Start of EXCERPT

Predicted tau MTL levels by ethnoracial group and Aβ positivity. Boxplots of predicted MTL tau SUVRs by ethnoracial group and Aβ positivity status show that in Aβ− participants, Black (β = 0.28, 95% CI [0.18, 0.38], p < 0.001) and Hispanic (β = 0.34, 95% CI [0.24, 0.45], p < 0.001) participants showed higher MTL tau levels than NHW participants while all Aβ+ ethnoracial groups showed similar MTL tau levels (0.26 < β < 0.06 p > 0.185). Aβ, amyloid‐β; CI, confidence interval; MTL, medial temporal lobe; NHW, non‐Hispanic White; SUVR, standardized uptake value ratio.
Ethnoracial group did not moderate the associations between MTL tau and memory scores
3.3
We evaluated the associations between MTL tau PET and a memory composite score across the entire cohort by assessing whether ethnoracial group moderated the associations between MTL tau PET and memory while covarying for age, sex, education, and Aβ‐positivity. Within the whole cohort of MCI and CU participants, higher MTL tau was associated with a lower composite learning and memory score (β = −0.12, 95% CI [−0.18, −0.06], p < 0.001). To evaluate which aspects of learning and memory drove this significant association between memory and MTL tau, we further tested tau relationships with each individual cognitive test used to create the composite score (the SEVLT immediate and delayed free recall tests, and the Logical Memory (A+B) immediate and delayed recall tests). For all individual tests within the learning and memory composite score, poorer performance was associated with higher MTL tau (SEVLT immediate recall (β = −0.11, 95% CI [−0.17, −0.05], p < 0.001), SEVLT delayed recall (β = −0.14, 95% CI [−0.21, −0.07], p < 0.001), Logical Memory Story (A+B) immediate recall (β = −0.11, 95% CI [−0.16, −0.05], p < 0.001), and Logical Memory Story (A+B) delayed recall (β = −0.13, 95% CI [−0.19, −0.06], p < 0.001)).

End of EXCERPT
Start of DATA LISTING

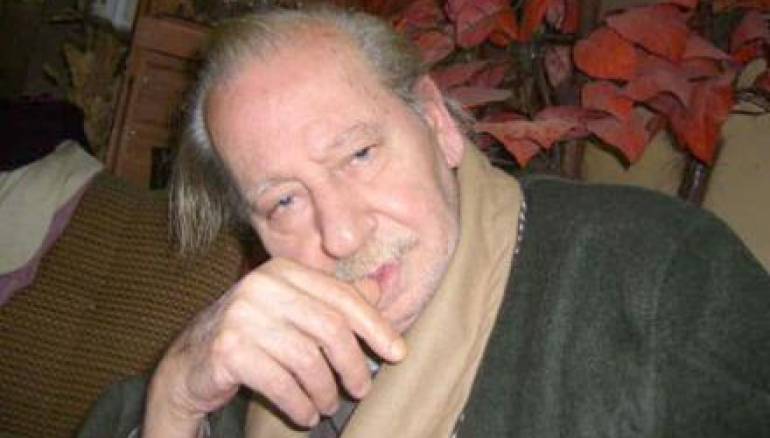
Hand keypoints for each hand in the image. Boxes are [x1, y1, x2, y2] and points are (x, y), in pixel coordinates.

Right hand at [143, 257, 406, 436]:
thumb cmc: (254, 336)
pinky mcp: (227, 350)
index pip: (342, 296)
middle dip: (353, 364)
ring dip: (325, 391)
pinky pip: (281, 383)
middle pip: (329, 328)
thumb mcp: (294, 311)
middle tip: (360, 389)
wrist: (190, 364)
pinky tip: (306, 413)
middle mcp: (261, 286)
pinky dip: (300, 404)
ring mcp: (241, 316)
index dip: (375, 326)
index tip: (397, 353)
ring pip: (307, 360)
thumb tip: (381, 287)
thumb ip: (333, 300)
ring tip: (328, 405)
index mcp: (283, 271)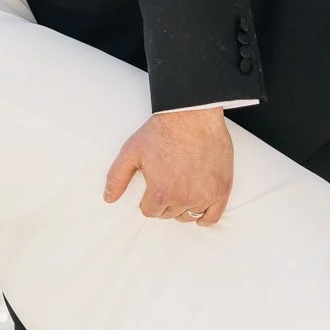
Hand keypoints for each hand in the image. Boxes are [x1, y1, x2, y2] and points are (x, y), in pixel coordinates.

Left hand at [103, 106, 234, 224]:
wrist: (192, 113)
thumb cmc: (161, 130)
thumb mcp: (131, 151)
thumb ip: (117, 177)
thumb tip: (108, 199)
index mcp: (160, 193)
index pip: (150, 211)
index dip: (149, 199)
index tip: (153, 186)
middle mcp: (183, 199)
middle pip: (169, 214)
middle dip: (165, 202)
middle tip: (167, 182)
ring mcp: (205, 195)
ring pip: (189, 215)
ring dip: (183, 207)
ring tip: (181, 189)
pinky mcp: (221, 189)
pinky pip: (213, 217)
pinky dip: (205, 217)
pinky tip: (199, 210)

End of DATA LISTING
Start of DATA LISTING

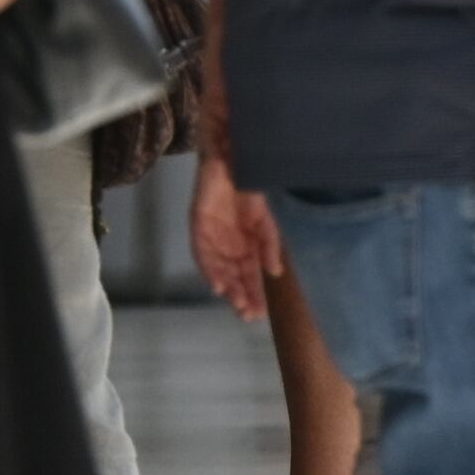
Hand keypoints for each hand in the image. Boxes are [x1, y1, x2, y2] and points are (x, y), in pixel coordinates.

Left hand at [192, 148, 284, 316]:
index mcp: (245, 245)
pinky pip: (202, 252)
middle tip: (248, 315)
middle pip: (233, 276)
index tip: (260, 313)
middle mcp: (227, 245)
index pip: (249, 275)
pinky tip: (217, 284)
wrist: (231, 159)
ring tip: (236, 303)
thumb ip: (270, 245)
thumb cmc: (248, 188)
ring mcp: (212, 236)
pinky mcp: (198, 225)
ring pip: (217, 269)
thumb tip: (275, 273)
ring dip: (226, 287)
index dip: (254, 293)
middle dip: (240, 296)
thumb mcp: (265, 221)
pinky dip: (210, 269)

End of DATA LISTING

◆ **COMPLETE THE FOLLOWING**
**1)** Quote the excerpt on tau and memory, starting at the words "Predicted tau MTL" and ending after "uptake value ratio.".
**2)** According to the excerpt on tau and memory, which variables were covaried for when testing whether ethnoracial group moderated the associations between MTL tau PET and memory?
Work from the excerpt on tau and memory alone, not from the listing.

◆ **LIST OF SOLUTIONS**
**1)**
Predicted tau MTL levels by ethnoracial group and Aβ positivity. Boxplots of predicted MTL tau SUVRs by ethnoracial group and Aβ positivity status show that in Aβ− participants, Black (β = 0.28, 95% CI [0.18, 0.38], p < 0.001) and Hispanic (β = 0.34, 95% CI [0.24, 0.45], p < 0.001) participants showed higher MTL tau levels than NHW participants while all Aβ+ ethnoracial groups showed similar MTL tau levels (0.26 < β < 0.06 p > 0.185). Aβ, amyloid‐β; CI, confidence interval; MTL, medial temporal lobe; NHW, non‐Hispanic White; SUVR, standardized uptake value ratio.

**2)** Age, sex, education, and Aβ-positivity.